Dans Demain sera sans rêvesde Jean-Simon Desrochers (voir critique dans Solaris 188) Marc, intellectuel patenté, se suicide par surdose au tout début. En cet instant, il entre en contact avec son frère Carl, dans le futur (l’auteur sait-il qu’il utilise ainsi un des moyens les plus archaïquement SF de faire voyager dans le temps ?). Carl a toujours voulu comprendre ce suicide, et une technologie nouvelle lui permet de partager les souvenirs de Marc et de communiquer à celui-ci les souvenirs de toutes les histoires qu’il a manquées, celle de Carl, celle de leur sœur Myriam et celle de Catherine, une amie-amante. Certes, on est ici dans le romanesque « traditionnel », le roman-miroir… si ce n’était de cette rétroaction du futur sur le présent et de la technologie future qui la permet, tout en permettant à l’intrigue d’exister, condition sine qua non d’une histoire de SF selon certains. Alors que les machines et robots humanoïdes de L’Invention de Louis, malgré le titre, fonctionnent davantage comme une signalisation, ou, si l’on préfère, des métaphores non déguisées.
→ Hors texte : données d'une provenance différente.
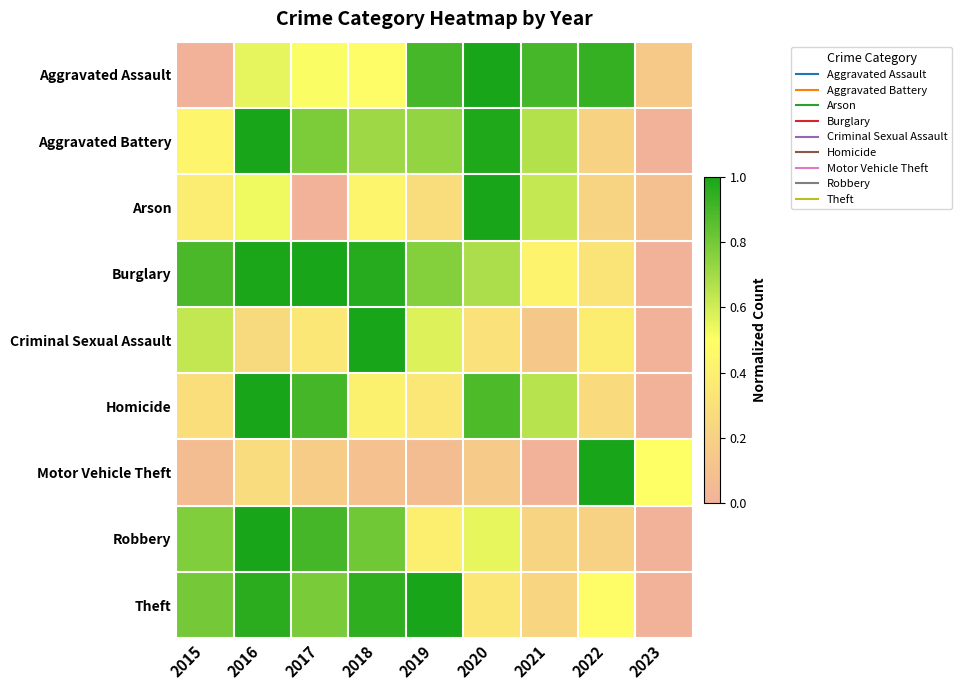

Reading left to right, list all the values displayed in this chart.

Aggravated Assault: 2015=0.0	2016=0.6	2017=0.5	2018=0.5	2019=0.9	2020=1.0	2021=0.9	2022=0.9	2023=0.2
Aggravated Battery: 2015=0.4	2016=1.0	2017=0.8	2018=0.7	2019=0.7	2020=1.0	2021=0.7	2022=0.2	2023=0.0
Arson: 2015=0.4	2016=0.5	2017=0.0	2018=0.4	2019=0.3	2020=1.0	2021=0.6	2022=0.2	2023=0.1
Burglary: 2015=0.9	2016=1.0	2017=1.0	2018=1.0	2019=0.8	2020=0.7	2021=0.4	2022=0.3	2023=0.0
Criminal Sexual Assault: 2015=0.6	2016=0.3	2017=0.3	2018=1.0	2019=0.6	2020=0.3	2021=0.1	2022=0.4	2023=0.0
Homicide: 2015=0.3	2016=1.0	2017=0.9	2018=0.4	2019=0.3	2020=0.9	2021=0.7	2022=0.3	2023=0.0
Motor Vehicle Theft: 2015=0.1	2016=0.3	2017=0.2	2018=0.1	2019=0.1	2020=0.2	2021=0.0	2022=1.0	2023=0.5
Robbery: 2015=0.8	2016=1.0	2017=0.9	2018=0.8	2019=0.4	2020=0.5	2021=0.2	2022=0.2	2023=0.0
Theft: 2015=0.8	2016=1.0	2017=0.8	2018=1.0	2019=1.0	2020=0.3	2021=0.2	2022=0.5	2023=0.0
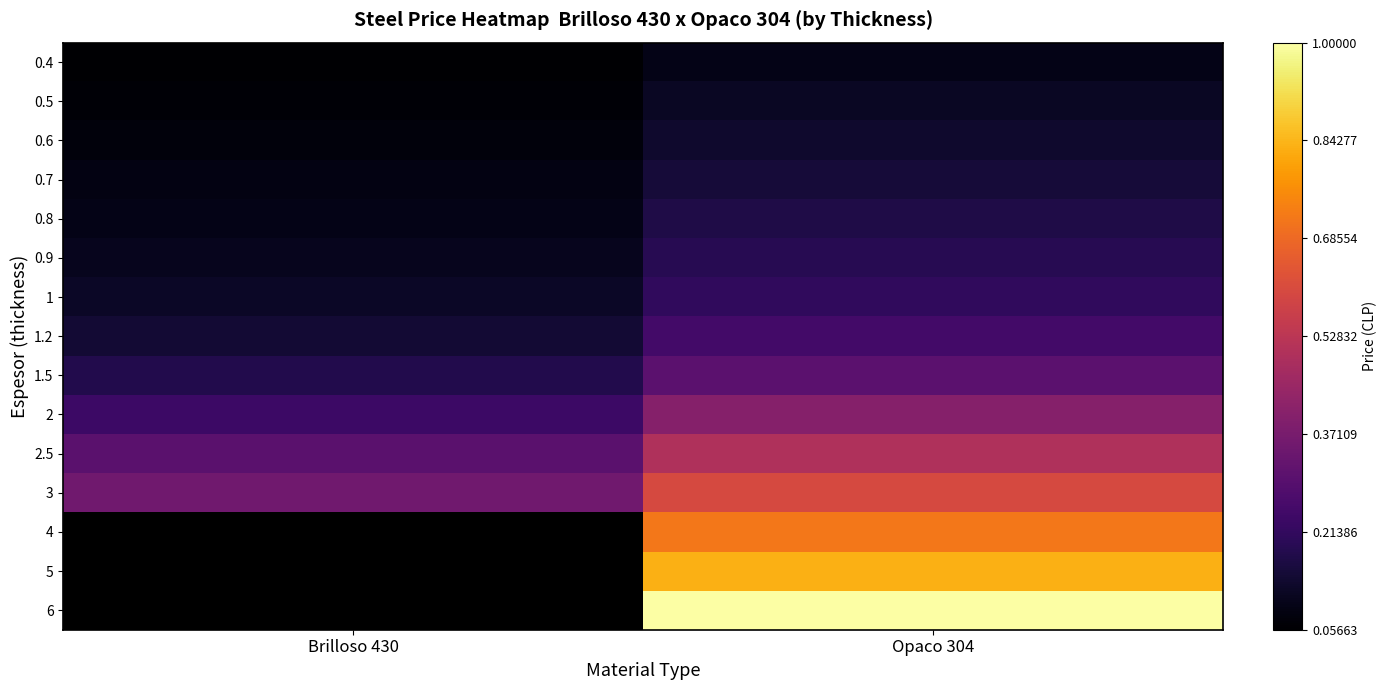

What is the spread (max minus min) of values at Brilloso 430?

52334.0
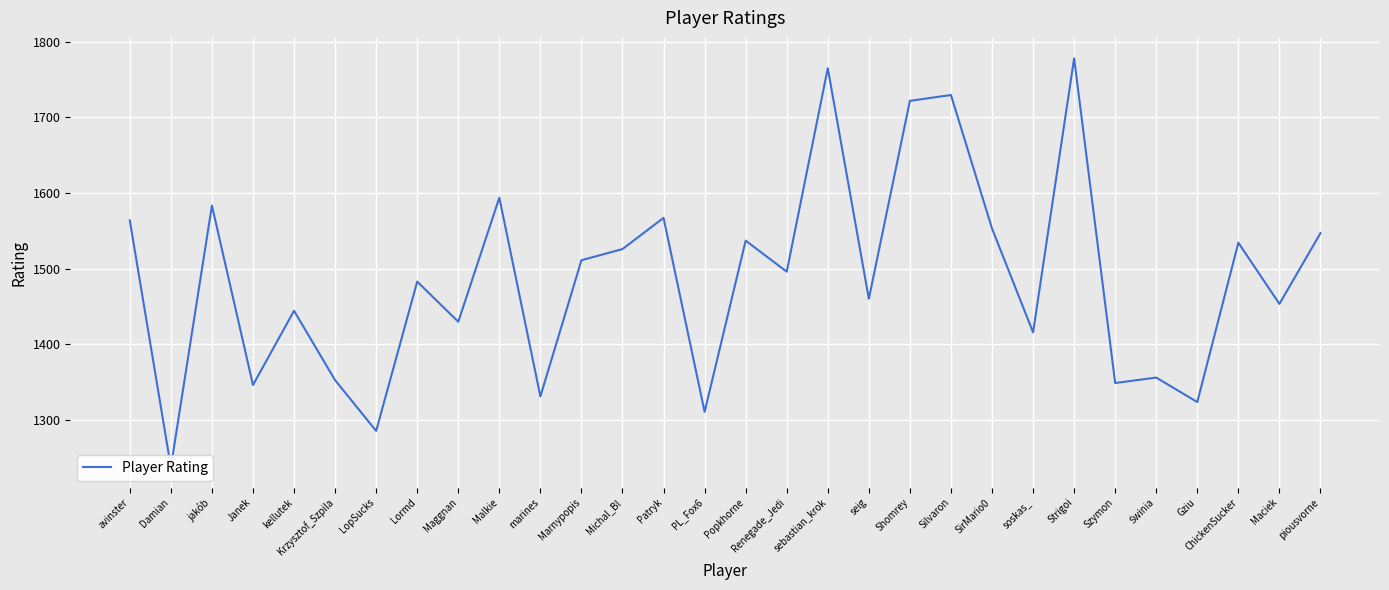

What is the value of the 30th point from the left?

1546.9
Paradoxe : là où les longues et précises descriptions de Nicolas Tremblay font s’évanouir la réalité seconde, les paragraphes presque poétiquement flottants de Desrochers lui permettent d’exister. Pourquoi ? Parce que la création de la fiction (comme de l’univers poétique, ah tiens ?) repose sur l’ellipse et le contraste de ses vides avec le plein d’éléments signifiants judicieusement disposés. C’est une technique particulièrement importante dans la science-fiction, où le réel simulé est une réalité seconde inexistante dans nos référents (l’Ailleurs et l’Autrement du futur).
Pourtant, le court roman de Desrochers n’en est pas totalement un de science-fiction : le dosage miroir du présent/futur ne m’y semble pas assez équilibré. Mais l’hybridation entre littérature « générale » à sa marge poétique et littérature « de genre » y est la plus réussie que j’aie rencontrée pour l’instant et qu’elle me semble présager un avenir… intéressant pour les écrivains mutants du XXIe siècle.